-
Recommended analysis pipeline
The recommended workflows for the bioinformatics analyses are provided by the ARTIC network and are documented on their web pages at https://artic.network/ncov-2019/ncov2019-bioinformatics-sop.html.
The reference guided genome assembly and variant calling are also performed according to the bioinformatics protocol provided by the ARTIC network. Their best practices guide uses the software contained within the FieldBioinformatics project on GitHub.
This workflow uses only the basecalled FASTQ files to perform a high-quality reference-guided assembly of the SARS-CoV-2 genome. Sequenced reads are re-demultiplexed with the requirement that reads must contain a barcode at both ends of the sequence (this only applies to the Classic and Eco PCR tiling of SARS-CoV-2 protocols but not the Rapid Barcoding PCR tiling of SARS-CoV-2), and must not contain internal barcodes. The reads are mapped to the reference genome, primer sequences are excluded and the consensus sequence is polished. The Medaka software is used to call single-nucleotide variants while the ARTIC software reports the high-quality consensus sequence from the workflow.
-
Expected results
Here, results are shown based on human coronavirus 229E spiked into 100 ng of human RNA derived from GM12878 cell line. 10 pg–0.001 pg of viral RNA obtained from ATCC was spiked into the human RNA and human-only and reverse transcription negative controls were carried through the prep to sequencing. Every sample underwent 30 and 35 cycles of PCR to determine sensitivity and specificity guidelines, as well as the expected amplicon drop-out rate for each sample.
Note: The viral RNA from ATCC is generated from cell lines infected with human coronavirus 229E. The RNA supplied is total RNA extracted from the cell lines and includes both human and viral RNA. Therefore, the levels of sensitivity are likely to be higher than those reported here.
-
Sample balancing
The graph below shows the expected sequence balancing if the protocol is followed. Here, equal masses went into the end-prep and native barcode ligation prior to pooling by equal mass for adapter ligation.
Figure 3. Number of reads per sample after native barcode demultiplexing in MinKNOW. All 14 samples were run on a single flow cell. -
On-target rate
Sequences from each demultiplexed sample were aligned to the human coronavirus 229E genome using minimap2. The proportion of primary alignments per sample are reported below.
Figure 4. Proportion of reads for each sample aligning to the human coronavirus 229E reference genome. -
Assessment of negative controls
After 12 hours of sequencing, the number of reads from the negative control samples aligning to the viral reference genome is shown in the graph below and is compared with the absolute number of sequences aligning to the lowest input (0.001 pg).
Figure 5. Absolute number of reads aligning to the human coronavirus 229E reference genome in the negative controls compared with the lowest input of viral RNA. Sequencing was carried out for 12 hours to pick up low levels of sequences assigned to barcodes representing these samples. -
Target coverage for different PCR cycles and viral load
To assess the impact of PCR dropout with lowering input viral load and increasing PCR cycles, Mosdepth was used to calculate the proportion of the viral genome covered to different depth levels. These numbers were calculated after 12 hours of sequencing with 14 samples multiplexed.
Figure 6. Coverage and depth of the human coronavirus 229E genome for different input quantities of viral RNA and different cycle numbers after 12 hours of sequencing on a single flow cell. -
How much sequencing is required?
This is unknown in real clinical samples. The graph below can be used to determine the proportion of the genome that could be covered to a given depth with different numbers of reads (30 cycles) at different input amounts in a background of 100 ng human RNA.

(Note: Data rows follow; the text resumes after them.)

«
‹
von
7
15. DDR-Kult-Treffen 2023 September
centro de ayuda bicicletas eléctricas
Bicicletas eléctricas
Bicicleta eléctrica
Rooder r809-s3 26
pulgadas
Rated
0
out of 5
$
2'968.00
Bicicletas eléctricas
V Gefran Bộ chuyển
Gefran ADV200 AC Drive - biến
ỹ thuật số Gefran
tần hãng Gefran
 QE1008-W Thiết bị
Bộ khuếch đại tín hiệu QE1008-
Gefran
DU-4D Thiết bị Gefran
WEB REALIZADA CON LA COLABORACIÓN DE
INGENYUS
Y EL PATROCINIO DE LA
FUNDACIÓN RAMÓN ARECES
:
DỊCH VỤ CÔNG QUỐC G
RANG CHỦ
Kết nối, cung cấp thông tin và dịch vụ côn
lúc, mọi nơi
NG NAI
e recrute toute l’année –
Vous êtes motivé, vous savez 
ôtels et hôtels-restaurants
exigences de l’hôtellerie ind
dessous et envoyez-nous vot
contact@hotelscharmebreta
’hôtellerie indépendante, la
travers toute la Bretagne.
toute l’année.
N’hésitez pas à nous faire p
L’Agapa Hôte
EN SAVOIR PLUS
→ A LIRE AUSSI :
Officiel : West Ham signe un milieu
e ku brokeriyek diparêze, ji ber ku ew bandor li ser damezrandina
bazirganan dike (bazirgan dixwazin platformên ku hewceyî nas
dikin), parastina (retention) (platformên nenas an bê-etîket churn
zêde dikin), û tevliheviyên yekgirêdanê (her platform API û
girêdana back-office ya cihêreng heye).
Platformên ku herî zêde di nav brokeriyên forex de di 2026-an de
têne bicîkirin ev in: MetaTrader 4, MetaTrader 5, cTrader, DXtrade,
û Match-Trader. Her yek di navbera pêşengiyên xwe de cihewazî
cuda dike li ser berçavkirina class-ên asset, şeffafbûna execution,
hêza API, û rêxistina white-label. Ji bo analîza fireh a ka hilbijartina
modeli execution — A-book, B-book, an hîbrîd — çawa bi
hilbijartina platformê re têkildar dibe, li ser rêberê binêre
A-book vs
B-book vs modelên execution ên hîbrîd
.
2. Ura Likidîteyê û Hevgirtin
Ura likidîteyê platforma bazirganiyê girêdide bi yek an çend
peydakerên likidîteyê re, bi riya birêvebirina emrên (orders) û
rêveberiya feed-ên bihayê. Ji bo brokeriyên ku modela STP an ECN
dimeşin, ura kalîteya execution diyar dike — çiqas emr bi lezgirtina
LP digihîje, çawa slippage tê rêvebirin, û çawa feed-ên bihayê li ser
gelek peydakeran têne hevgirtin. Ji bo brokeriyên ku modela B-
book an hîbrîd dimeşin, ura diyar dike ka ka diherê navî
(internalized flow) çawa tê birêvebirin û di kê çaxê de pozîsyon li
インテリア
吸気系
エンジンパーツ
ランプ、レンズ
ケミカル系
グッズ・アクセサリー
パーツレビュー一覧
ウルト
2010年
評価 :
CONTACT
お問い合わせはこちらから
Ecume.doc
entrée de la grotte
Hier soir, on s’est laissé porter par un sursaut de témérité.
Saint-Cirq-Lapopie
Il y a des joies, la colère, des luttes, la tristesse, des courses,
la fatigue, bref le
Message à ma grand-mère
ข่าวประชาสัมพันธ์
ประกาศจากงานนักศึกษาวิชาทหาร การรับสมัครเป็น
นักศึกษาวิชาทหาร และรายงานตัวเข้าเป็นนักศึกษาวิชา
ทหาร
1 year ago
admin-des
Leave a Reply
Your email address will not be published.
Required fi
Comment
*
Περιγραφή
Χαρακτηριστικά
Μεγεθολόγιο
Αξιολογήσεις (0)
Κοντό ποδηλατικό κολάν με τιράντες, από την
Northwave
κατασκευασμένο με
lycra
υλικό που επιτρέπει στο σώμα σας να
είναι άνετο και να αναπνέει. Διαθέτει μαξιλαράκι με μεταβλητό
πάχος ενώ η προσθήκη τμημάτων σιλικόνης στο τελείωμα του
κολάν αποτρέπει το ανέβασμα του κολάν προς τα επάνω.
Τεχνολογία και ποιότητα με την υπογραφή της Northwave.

Note: this is absolute depth.
Figure 7. Subsampled sequences to give an indication of the depth of sequencing achievable covering different amounts of the human coronavirus 229E genome. Input quantities and cycle number titrations show that high cycle numbers should be avoided where possible to minimise amplicon drop out.This protocol provides amplification of low copy number viral genomes in a tiled method with low off-target amplification and minimal cross-contamination between samples. With <60 copies per reaction (0.001 pg viral input) in 100 ng background human RNA, under ideal circumstances, one should expect to cover >75% of the targeted genome at a depth of 200X within under 50,000 reads in the samples with the lowest viral titre and <20,000 reads in those with a higher viral titre.